Hay una idea que solemos aprender muy temprano: que el amor se gana. Que depende de hacerlo bien, de cumplir expectativas, de ser fuertes, de no equivocarnos.

Con el tiempo, esa voz deja de venir de afuera y empieza a vivir dentro de nosotros. Nos exigimos más de lo que escucharíamos a alguien que amamos. Nos juzgamos con dureza justamente cuando más necesitamos comprensión.

Quizá el amor incondicional hacia uno mismo no empiece por sentirse extraordinario. Quizá empiece por algo mucho más sencillo: dejar de abandonarnos en los momentos difíciles.

  • Escucharnos con presencia.
  • Entender lo que estamos viviendo antes de querer corregirlo.
  • Reconocer el cansancio sin convertirlo en culpa.
  • Abrazar nuestra vulnerabilidad sin verla como un fracaso.

La verdadera reconciliación con uno mismo no consiste en negar aquello que duele. Consiste en permanecer cerca de nosotros mientras lo atravesamos.

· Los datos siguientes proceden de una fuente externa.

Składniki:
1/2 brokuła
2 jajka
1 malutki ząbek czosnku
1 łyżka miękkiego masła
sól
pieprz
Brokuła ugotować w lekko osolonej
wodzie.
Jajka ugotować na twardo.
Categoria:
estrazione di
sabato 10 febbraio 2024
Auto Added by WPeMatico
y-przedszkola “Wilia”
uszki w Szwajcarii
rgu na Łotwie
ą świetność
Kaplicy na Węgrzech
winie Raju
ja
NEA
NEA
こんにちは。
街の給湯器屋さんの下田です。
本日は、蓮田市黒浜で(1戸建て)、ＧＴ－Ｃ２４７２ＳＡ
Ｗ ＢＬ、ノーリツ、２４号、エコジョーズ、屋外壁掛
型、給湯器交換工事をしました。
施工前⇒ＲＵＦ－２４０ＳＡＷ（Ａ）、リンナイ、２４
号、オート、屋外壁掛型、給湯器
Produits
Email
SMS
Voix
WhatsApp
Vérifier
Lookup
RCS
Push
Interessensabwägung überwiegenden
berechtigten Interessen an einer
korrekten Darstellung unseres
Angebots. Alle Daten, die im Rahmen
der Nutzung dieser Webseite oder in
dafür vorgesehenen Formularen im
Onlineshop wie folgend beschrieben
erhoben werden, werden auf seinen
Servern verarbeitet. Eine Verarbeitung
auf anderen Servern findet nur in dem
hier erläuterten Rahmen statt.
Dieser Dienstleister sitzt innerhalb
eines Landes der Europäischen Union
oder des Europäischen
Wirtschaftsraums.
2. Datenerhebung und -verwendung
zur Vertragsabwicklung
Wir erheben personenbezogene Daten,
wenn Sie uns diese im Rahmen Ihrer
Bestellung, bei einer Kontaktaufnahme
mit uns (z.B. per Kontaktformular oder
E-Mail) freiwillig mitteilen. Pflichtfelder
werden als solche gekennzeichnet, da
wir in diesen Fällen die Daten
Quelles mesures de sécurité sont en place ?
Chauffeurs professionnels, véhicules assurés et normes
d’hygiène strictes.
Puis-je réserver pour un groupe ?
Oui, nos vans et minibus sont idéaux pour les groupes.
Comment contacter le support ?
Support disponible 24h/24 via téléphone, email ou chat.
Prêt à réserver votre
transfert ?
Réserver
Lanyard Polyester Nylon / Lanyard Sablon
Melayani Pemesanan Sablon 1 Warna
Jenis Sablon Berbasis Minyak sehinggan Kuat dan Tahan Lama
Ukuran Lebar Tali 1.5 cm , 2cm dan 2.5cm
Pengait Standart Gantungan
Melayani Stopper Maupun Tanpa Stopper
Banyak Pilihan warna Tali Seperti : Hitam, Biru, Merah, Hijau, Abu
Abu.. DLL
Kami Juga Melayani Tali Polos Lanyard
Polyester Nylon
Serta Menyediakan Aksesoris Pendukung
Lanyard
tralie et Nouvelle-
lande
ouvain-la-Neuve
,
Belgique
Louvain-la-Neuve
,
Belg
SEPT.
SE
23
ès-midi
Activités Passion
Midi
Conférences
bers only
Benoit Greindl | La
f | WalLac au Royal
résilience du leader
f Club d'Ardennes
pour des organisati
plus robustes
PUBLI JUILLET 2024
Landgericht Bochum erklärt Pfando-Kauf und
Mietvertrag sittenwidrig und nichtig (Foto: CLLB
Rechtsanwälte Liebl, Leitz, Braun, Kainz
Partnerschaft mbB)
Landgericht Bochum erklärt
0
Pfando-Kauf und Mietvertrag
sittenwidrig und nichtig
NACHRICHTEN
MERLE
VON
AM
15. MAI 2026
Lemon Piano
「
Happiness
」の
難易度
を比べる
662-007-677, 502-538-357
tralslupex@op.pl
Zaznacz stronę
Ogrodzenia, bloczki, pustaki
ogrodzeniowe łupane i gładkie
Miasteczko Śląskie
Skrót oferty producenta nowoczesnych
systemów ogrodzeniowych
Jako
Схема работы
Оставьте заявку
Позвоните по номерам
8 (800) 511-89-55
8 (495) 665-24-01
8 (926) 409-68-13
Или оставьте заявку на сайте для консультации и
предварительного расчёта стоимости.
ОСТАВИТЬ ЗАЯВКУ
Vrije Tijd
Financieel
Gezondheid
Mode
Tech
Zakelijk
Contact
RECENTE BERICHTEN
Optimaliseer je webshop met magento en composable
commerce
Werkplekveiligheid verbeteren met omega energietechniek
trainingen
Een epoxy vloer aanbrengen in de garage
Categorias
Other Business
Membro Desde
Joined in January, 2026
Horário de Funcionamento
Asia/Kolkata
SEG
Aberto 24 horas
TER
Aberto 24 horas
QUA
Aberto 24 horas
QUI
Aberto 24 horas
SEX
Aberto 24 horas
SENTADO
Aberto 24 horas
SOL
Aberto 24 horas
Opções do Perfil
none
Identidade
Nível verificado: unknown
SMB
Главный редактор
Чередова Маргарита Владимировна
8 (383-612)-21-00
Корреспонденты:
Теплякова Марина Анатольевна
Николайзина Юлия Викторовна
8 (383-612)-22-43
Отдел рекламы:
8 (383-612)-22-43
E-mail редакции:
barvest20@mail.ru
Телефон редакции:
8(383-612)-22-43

Cuando dejamos de luchar contra lo que sentimos, aparece un espacio nuevo. Un espacio donde la culpa pierde fuerza, la exigencia se suaviza y comienza una relación más honesta con quienes somos.

Amarnos incondicionalmente significa crecer desde el respeto y no desde el castigo.

En esta Meditación en el Bosque abriremos un espacio para volver a esa relación esencial con nosotros mismos. Un momento para escucharnos con mayor profundidad, liberar el peso de la autoexigencia y cultivar una presencia más amable, más consciente y más verdadera.

Porque, precisamente cuando más necesitamos amor, es cuando más importante resulta aprender a ofrecérnoslo.

Meditación en el Bosque

Amarnos incondicionalmente

Bosque de Tlalpan, CDMX

Sábado 18 de julio – 10:00 AM

Entrada libre y gratuita, vestir ropa cómoda y evitar perfumes. Traer tapete o algo para apoyar en el suelo. Puedes invitar a quien gustes.

Un encuentro para escucharte con presencia, reconciliarte contigo y fortalecer la relación más importante de tu vida: la que tienes contigo mismo.